The contradiction inherent in a career spent serving and protecting the community followed by a retirement devoted to gouging the public is bewildering.

And yet it happens frequently and to sometimes outrageous degrees.

A two-year AP investigation found some particularly galling examples at Lakewood Fire District 2 near Tacoma, where three managers were given significant raises just before retirement. In two cases, $17,000 raises were awarded just four days before the officials were set to retire. A third got his raise 13 weeks before retirement.

It brought their annual pay to more than $175,000 each -- a higher salary than Seattle's fire chief, who was overseeing a department about 10 times larger, the AP reported.

It didn't cost Lakewood much because the raises were in effect for such a short time before retirement. But because they're part of a state retirement program that calculates payments based on a worker's final salary, the state system got stuck for a bundle.

The last-minute raises increased retirement pay for the three officials by $1,000 per month. Two of them retired in their mid-50s, and the three combined are likely to milk the system for an extra $1 million in their lifetimes.

But the abuses uncovered by the AP were far more widespread than a few loathsome anecdotes can illustrate.

The investigation found that the average first responder retiring under the Law Enforcement Officers' and Fire Fighters' Retirement System Plan 1 were paid 5.5 percent more in their final three months of work than the same period the year before.

It may sound innocent, but the increase was much larger than workers received in any other pension system in the state and more than double the average raise for all workers who departed over that time period, according to the AP's analysis.

The LEOFF-1 system was discontinued in 1977 when lawmakers realized it was too generous to sustain for the long haul.
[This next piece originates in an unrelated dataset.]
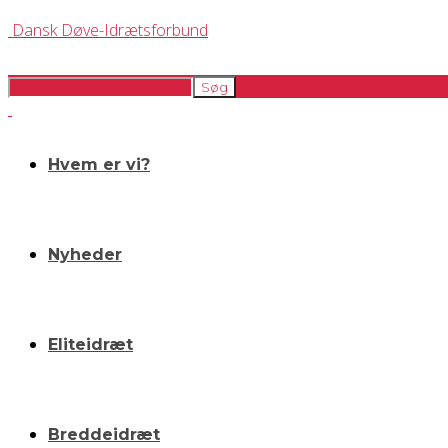
Dansk Døve-Idrætsforbund
Hvem er vi?
Nyheder
Eliteidræt
Breddeidræt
However, workers who started under the system are still eligible for those benefits.

About 1,000 veteran public servants have retired into the LEOFF-1 system during the past decade, leaving only about 200 active workers remaining.

The state should honor the commitment it made to these workers when they started their careers. But the widespread abuse goes beyond fulfilling reasonable obligations.

The practice of awarding last-minute raises to inflate retirement numbers -- aptly called "pension spiking" -- is against Department of Retirement Systems rules. Public officials who engage in it and approve such raises for workers know what they're doing is wrong.

The Legislature should demand action that includes a thorough investigation that identifies the abusers, rolls back their pensions to levels they actually earned and requires restitution for overpayments.

Anything less amounts to awarding bad actors who abuse an already generous pension system.